The right way to do it
So, the question isn’t how you can target women. The question is, what kind of women are you the right advisor for?

Before you can answer that question, you need to start where I always tell you to start: your ideal client persona. Look at your top clients—the ones with the longest tenure. Why have they stayed with you for so long? Their longevity isn’t due to investment performance. No; it’s because you solved their unique problems in a way that no one else could. Given the way they make decisions, you were the best match. And anyone who makes decisions the same way would probably choose you as well. That’s how to define your target.

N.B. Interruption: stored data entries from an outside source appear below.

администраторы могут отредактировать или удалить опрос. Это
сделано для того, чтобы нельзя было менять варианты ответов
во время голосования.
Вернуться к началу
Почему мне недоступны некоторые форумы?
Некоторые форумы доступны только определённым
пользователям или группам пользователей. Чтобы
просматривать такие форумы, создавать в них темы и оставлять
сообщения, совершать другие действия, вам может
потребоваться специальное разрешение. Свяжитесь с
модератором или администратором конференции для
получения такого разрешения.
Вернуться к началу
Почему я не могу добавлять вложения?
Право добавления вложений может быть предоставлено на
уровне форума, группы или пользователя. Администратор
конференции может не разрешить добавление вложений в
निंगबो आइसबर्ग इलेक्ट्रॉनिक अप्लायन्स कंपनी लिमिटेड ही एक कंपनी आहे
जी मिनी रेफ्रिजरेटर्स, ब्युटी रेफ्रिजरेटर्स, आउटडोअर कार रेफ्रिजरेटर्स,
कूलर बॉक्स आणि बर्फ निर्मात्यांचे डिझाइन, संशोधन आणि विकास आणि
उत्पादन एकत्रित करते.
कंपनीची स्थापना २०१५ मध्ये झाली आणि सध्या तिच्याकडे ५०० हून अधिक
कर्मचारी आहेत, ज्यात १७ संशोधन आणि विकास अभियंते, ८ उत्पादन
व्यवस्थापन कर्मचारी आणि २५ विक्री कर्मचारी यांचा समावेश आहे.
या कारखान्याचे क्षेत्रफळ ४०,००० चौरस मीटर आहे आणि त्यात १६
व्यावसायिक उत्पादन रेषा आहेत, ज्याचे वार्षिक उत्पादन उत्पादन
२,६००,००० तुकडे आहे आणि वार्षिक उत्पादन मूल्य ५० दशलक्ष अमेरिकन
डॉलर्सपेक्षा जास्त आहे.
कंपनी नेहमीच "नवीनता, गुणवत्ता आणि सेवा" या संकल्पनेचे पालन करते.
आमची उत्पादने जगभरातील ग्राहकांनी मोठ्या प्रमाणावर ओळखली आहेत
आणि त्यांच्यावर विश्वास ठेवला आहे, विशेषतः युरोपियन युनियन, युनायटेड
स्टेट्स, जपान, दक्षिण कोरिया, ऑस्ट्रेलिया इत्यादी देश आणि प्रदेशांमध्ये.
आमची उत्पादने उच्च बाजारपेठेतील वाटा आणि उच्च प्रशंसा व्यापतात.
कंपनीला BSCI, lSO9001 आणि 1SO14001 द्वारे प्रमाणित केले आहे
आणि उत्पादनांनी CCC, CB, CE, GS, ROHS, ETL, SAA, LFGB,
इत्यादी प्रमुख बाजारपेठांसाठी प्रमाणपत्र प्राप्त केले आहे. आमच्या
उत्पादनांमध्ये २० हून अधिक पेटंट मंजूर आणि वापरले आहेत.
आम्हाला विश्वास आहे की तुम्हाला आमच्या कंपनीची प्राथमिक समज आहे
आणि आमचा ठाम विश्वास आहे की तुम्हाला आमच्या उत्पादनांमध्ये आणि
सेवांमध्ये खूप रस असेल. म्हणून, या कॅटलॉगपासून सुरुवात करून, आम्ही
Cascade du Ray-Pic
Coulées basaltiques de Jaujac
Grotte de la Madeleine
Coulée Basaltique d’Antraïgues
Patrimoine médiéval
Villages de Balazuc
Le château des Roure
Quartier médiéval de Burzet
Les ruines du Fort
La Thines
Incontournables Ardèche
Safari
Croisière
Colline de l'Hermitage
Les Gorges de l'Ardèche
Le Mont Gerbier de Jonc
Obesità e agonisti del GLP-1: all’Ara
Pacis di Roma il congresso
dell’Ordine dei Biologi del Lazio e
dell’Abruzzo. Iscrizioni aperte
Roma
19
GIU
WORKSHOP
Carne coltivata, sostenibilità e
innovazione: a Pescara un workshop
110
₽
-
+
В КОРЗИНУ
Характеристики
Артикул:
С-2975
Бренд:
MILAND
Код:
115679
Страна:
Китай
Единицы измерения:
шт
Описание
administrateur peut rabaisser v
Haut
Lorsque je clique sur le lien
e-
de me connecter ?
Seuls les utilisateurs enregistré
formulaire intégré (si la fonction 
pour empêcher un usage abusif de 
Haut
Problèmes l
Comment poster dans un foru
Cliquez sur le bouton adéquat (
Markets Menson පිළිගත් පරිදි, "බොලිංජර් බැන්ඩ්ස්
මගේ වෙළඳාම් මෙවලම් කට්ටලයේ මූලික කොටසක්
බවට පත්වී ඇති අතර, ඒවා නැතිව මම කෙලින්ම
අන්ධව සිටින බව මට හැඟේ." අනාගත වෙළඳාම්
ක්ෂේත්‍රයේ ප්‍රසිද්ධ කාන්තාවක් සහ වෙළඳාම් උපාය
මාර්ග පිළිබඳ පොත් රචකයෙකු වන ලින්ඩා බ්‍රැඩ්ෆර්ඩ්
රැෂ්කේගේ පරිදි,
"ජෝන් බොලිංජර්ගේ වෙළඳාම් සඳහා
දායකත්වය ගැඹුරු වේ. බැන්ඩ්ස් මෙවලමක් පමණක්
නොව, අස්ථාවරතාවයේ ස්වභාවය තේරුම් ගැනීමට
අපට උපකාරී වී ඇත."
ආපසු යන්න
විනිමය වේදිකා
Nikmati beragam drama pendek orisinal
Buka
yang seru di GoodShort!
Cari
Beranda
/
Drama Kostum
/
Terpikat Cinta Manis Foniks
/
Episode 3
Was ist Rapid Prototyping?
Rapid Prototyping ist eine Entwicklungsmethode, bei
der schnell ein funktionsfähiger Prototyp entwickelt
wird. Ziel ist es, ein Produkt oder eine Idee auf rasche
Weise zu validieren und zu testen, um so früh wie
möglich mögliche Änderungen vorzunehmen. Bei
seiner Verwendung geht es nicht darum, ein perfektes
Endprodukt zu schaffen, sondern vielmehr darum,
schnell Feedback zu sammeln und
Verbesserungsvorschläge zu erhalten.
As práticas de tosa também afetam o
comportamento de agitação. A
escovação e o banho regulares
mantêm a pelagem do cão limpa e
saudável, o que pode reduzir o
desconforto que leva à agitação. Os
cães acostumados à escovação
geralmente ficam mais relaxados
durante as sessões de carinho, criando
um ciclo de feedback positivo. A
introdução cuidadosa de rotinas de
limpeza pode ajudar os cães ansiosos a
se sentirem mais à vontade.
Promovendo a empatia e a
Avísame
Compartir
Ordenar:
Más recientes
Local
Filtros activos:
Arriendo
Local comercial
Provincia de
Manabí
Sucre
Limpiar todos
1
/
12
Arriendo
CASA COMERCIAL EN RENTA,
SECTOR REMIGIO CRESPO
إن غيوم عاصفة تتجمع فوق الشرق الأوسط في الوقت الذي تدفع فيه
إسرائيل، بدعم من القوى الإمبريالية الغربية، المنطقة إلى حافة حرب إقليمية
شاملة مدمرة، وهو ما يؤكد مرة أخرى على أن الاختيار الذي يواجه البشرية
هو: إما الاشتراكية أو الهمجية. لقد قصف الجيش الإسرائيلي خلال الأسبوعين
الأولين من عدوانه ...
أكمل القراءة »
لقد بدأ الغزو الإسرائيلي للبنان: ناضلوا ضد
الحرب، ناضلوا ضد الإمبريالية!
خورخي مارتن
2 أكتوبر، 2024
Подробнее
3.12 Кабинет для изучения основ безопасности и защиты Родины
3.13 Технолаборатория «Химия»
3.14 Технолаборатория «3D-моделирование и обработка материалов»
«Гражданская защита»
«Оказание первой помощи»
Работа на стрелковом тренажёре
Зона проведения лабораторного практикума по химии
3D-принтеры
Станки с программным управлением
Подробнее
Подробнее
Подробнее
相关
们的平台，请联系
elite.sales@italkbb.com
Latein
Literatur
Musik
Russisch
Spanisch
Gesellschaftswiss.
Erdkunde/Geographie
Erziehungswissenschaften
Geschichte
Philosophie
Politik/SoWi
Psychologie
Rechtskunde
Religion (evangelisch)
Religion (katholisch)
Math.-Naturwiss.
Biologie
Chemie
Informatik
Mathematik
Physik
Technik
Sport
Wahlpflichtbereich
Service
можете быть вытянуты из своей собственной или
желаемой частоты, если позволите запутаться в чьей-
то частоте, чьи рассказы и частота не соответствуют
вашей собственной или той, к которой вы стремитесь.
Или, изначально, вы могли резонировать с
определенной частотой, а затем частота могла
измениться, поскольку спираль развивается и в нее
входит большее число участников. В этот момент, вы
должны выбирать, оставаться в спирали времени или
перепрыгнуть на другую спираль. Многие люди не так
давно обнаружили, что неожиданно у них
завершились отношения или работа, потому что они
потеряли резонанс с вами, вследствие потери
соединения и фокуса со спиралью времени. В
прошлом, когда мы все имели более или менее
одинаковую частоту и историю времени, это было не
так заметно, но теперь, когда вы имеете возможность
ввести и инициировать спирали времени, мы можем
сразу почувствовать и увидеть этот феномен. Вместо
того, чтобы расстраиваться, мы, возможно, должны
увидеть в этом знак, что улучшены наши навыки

If you decide to market to women, look for people whose problems you’re uniquely qualified to solve. Young, time-starved millennials in tech. Financial decision makers who aren’t in the workplace. Armed services veterans who want to take advantage of government preferences offered to women- and veteran-owned businesses. Retired educators looking for income.

Those are the kinds of individuals you can target. Not “women.”

1. BMO Wealth Institute, 2015.
2. National Center for Education Statistics.